Deliver solutions fast: when is the right time to work on a solution? In my opinion, once you have proven it’s the right solution to solve the end-users’ problem and it’s feasible from the business side. Still, it might take some time to acquire this knowledge. When you decide to skip the discovery phase to deliver the solution faster, this approach will eventually backfire. It’s like gambling; you never know if you will win or lose.
“Emotional self-control — delaying gratification and stifling impulsiveness- underlies accomplishment of every sort”
― Daniel Goleman, Emotional Intelligence: Why It Can Matter More Than IQ
In Product Management, you have no bullet-proof recipe to be successful. However, delaying gratification is a crucial trait of great Product Owners. It’s not because you can do something that you should. First, you should reflect on the goal you are pursuing, and then you can define the next step. But be aware that many of your actions will provide no gratification in the short-term; on the contrary, they might put you in some stressful situations, for example:
Saying no to stakeholders: when you say no to stakeholders' requests, a conflict might emerge. Yet, it’s essential to avoid distractions from the goal.
Reducing the output: when you focus on quality, you get less output in the short-term but better results in the medium/long-term.
Invest more time on product discovery: if you decide to invest proper time on product discovery, the final solution will get longer to go live. Still, you benefit from avoiding building the wrong solution.
“If you’re not cutting away more ideas than you keep, you’re probably not doing discovery work right.”
― Jeff Patton, User Story Mapping: Discover the Whole Story, Build the Right Product
3. Leadership
In my understanding, leadership is not a title; it’s a set of attitudes. The Product Owner is a leader, not a manager. But many people perceive this role differently. Let me share with you some common misconceptions:
Empower vs. control: Product Owners should empower developers to solve the problems the way they see fit, instead of trying to command and control their work.
Give credits vs. claim the credits: whenever any initiative is successful, the Product Owner should give the team credit instead of claiming it.
Take the blame vs. shift to the others: eventually, something will fail. Product Owners should take responsibility for failures instead of blaming anyone in the team.
It’s hard to be a great leader. The secret is to forgo your ego. In my opinion, it’s impossible to be an outstanding Product Owner without being a great leader. You have to inspire the Scrum Teams to dream big, and you have to give them the space to explore alternatives to reach audacious goals.

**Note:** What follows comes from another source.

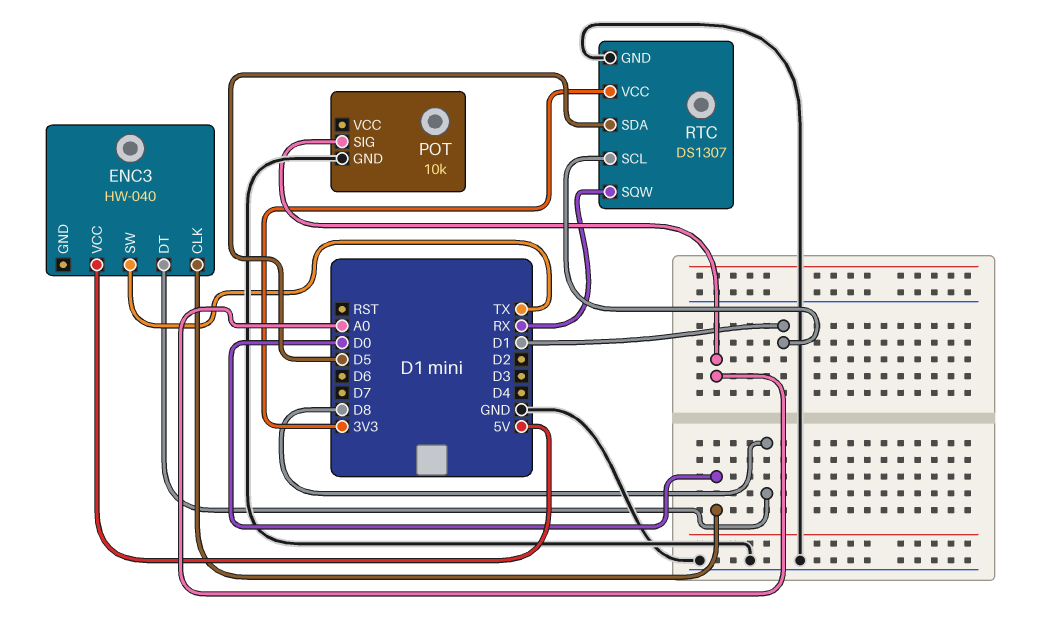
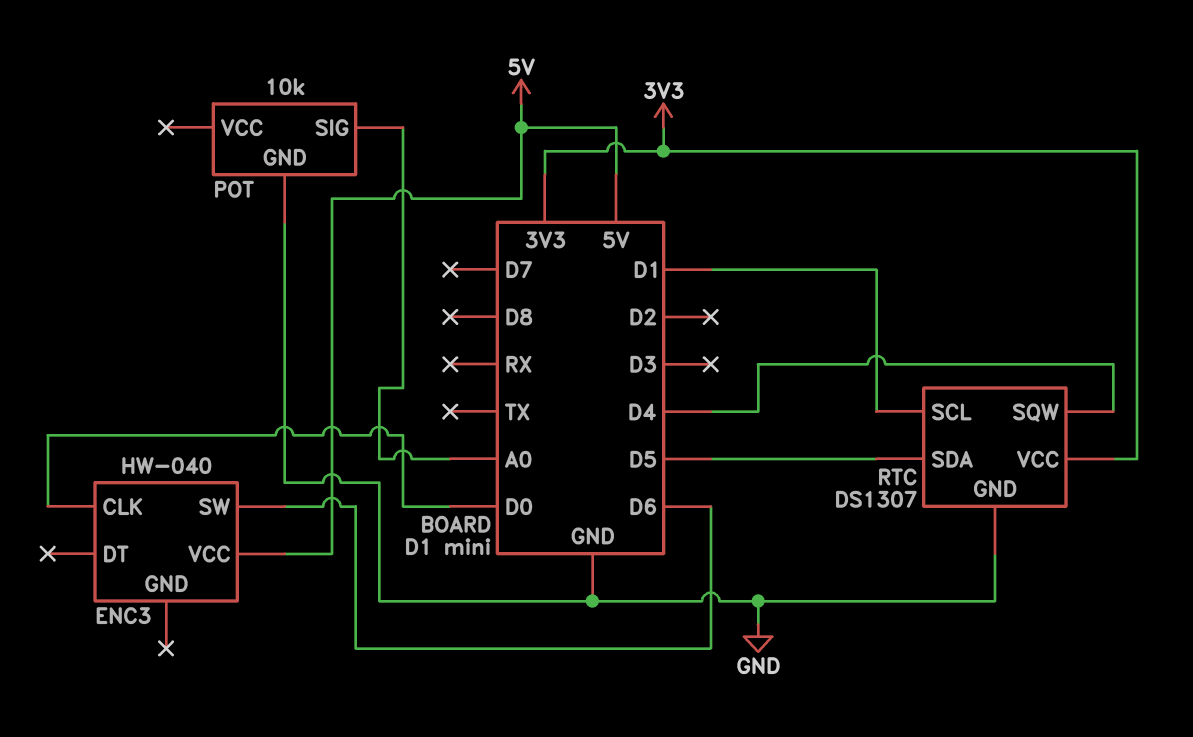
ENC3 pin DT: D8 -> none
ENC3 pin SW: TX -> D6
RTC pin SQW: RX -> D4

“Ambition is refusing to quit on ourselves.
Leadership is refusing to quit on others.”
Outstanding Product Owners
The Product Owner role is stressful; everyone around you has high expectations of your results. You have to lead the team in the right direction while keeping stakeholders satisfied and maximizing the business and end-users' value.
The secrets of strong Product Owners are:
No matter how significant the setback is, be optimistic because failure is not the final state.
Be patient. Think thoroughly about what you should do instead of what you can. Don’t let short-term gratifications distract you from meaningful objectives.
Forgo your ego. Become a leader who inspires the team to reach what nobody else has ever done.